The shadow man fell to Earth

Val Lewton

 

Val Lewton: The Man in the Shadows (2007)

Tasked with producing profitable low-budget films for RKO studios in the early 1940s, Val Lewton delivered such well-regarded films as Cat People (1942), I Walked with a Zombie (1943), The Seventh Victim (1943), and The Curse of the Cat People (1944).

Relying on innuendo and intimation, his films were minimalist productions focused on atmosphere and mood over elaborate effects.

He brought directors Jacques Tourneur and Robert Wise to prominence and resurrected the career of Boris Karloff post-Frankenstein (1931).

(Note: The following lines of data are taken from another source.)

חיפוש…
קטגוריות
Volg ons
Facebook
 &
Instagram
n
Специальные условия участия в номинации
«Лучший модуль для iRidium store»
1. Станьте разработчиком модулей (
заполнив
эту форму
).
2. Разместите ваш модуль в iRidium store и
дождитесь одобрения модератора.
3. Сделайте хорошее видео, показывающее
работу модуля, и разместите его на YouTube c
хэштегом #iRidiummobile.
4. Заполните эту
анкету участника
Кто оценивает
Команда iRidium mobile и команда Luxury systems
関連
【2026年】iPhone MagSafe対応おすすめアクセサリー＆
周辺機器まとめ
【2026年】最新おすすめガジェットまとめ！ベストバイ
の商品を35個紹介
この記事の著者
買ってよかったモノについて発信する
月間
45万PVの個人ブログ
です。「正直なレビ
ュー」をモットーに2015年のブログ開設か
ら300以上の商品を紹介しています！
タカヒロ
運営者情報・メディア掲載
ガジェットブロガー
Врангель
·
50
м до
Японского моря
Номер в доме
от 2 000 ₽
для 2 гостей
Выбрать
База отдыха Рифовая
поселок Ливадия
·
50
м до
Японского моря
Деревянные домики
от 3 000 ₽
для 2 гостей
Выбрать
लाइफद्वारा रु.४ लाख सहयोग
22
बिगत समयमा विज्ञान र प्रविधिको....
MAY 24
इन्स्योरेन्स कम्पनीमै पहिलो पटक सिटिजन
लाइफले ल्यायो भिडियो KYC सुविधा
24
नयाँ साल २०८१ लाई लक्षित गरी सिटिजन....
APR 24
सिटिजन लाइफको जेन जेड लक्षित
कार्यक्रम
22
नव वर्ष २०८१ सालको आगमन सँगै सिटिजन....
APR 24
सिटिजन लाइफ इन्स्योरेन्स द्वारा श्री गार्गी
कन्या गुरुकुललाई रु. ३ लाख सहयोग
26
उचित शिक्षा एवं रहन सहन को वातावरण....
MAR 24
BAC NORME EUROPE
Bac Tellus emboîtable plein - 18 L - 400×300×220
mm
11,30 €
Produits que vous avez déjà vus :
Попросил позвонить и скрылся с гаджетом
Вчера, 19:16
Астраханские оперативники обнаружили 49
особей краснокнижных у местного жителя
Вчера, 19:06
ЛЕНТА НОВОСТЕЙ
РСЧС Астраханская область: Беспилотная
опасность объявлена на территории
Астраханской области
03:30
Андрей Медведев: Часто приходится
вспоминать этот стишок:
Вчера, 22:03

Narrator Martin Scorsese shepherded this documentary to fruition. His passion for film history and appreciation for its unheralded stars is admirable.

Sadly, Lewton died a poor man following a heart attack at age forty-six. Thankfully, he’s finally receiving some much deserved recognition.

 

The Man Wh Fell to Earth (1976)

 

The Man Who Fell to Earth (1976)

Extraterrestrial Thomas Jerome Newton (David Bowie) came to earth seeking water to take back to his planet.

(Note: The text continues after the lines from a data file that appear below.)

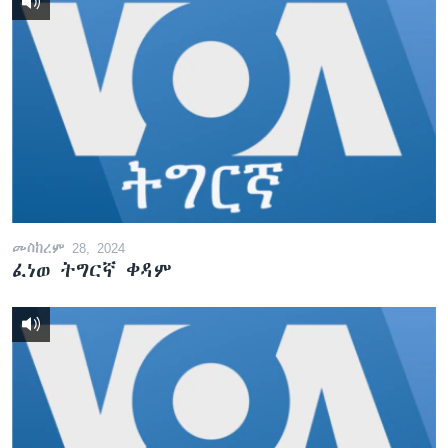
መስከረም 28, 2024
ፈነወ ትግርኛ ቀዳም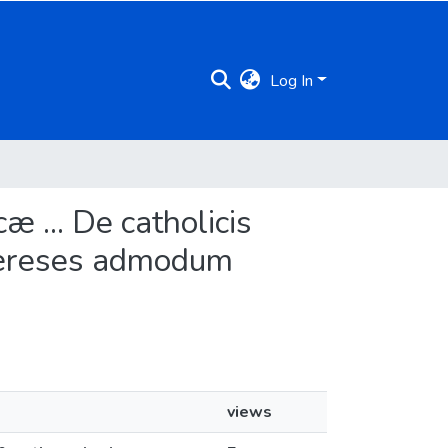
Log In
cæ ... De catholicis
 hæreses admodum
views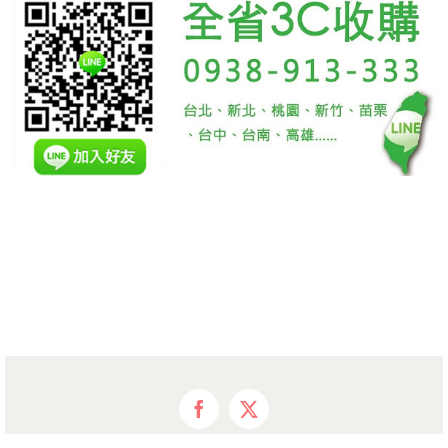
Facebook
X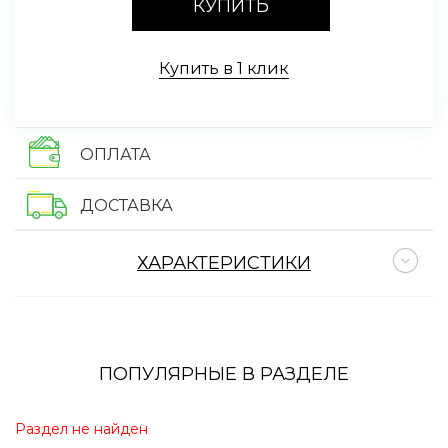
КУПИТЬ
Купить в 1 клик
ОПЛАТА
ДОСТАВКА
ХАРАКТЕРИСТИКИ
ПОПУЛЯРНЫЕ В РАЗДЕЛЕ
Раздел не найден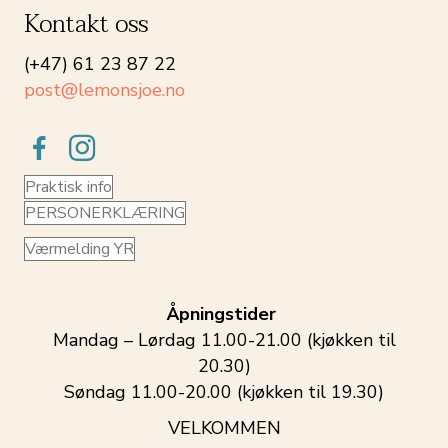
Kontakt oss
(+47) 61 23 87 22
post@lemonsjoe.no
Praktisk info
PERSONERKLÆRING
Værmelding YR
Åpningstider
Mandag – Lørdag 11.00-21.00 (kjøkken til
20.30)
Søndag 11.00-20.00 (kjøkken til 19.30)
VELKOMMEN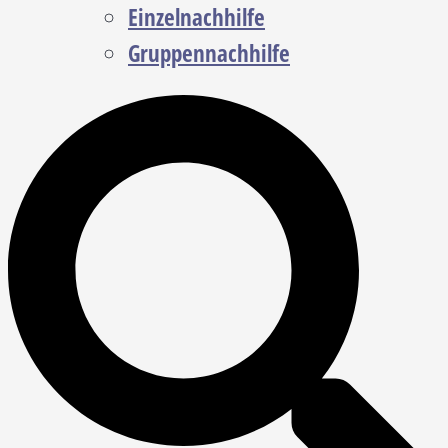
Einzelnachhilfe
Gruppennachhilfe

With the help of patent attorney Oliver Farnsworth (Buck Henry), he used his advanced technology to build a major company as a front for his activities.

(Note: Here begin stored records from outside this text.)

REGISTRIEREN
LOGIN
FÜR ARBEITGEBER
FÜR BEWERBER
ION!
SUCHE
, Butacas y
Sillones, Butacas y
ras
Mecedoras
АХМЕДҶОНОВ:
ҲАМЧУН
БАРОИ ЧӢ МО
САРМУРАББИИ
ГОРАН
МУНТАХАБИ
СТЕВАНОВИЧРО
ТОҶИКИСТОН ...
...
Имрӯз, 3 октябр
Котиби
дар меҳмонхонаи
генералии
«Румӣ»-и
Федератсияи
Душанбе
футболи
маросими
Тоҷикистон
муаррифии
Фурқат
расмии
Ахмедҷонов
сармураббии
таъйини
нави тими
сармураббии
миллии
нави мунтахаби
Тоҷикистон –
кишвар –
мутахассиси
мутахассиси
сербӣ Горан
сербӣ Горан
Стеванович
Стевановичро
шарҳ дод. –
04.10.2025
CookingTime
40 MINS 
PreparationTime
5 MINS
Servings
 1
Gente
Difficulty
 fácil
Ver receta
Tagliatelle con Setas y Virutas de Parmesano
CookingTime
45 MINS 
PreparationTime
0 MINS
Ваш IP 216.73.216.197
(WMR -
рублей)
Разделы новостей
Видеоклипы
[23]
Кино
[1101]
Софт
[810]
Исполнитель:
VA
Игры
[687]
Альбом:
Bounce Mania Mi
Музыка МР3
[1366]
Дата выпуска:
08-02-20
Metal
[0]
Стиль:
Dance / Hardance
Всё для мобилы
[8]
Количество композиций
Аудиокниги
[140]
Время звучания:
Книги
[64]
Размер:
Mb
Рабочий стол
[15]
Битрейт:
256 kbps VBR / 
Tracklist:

When one of his employees, Dr. Nathan Bryce (Rip Torn), realizes the truth, he exposes Newton to the government who capture and experiment on him. After several years confinement, Newton’s now middle-aged human girlfriend, Mary Lou, visits him in prison, but discovers he hasn’t aged.

After many years in prison, Newton escapes and builds a lonely life on earth, haunted by his failure to save his home planet.

In the 1970s, Nicholas Roeg directed a series of unconventional and offbeat films including Performance (1970), Walkabout (1971), and Don’t Look Now (1973), but as tastes changed his films have become less boundary pushing and more mainstream, like the children’s film The Witches (1990).

This weird and ambiguous film is the perfect debut for David Bowie; Buck Henry is good, but it’s stunt casting; and watching this, it’s difficult to believe Rip Torn would later become Patches O’Houlihan.

I applaud the film’s willingness to stretch the limits of the medium, but it never finds a dramatic rhythm, and becomes a series of impressions rather than a narrative. It is a sort of hypnotic visual feast, but there are long stretches of boredom, which approximate the long stretches of boredom in Newton’s life, but doesn’t make an enjoyable film.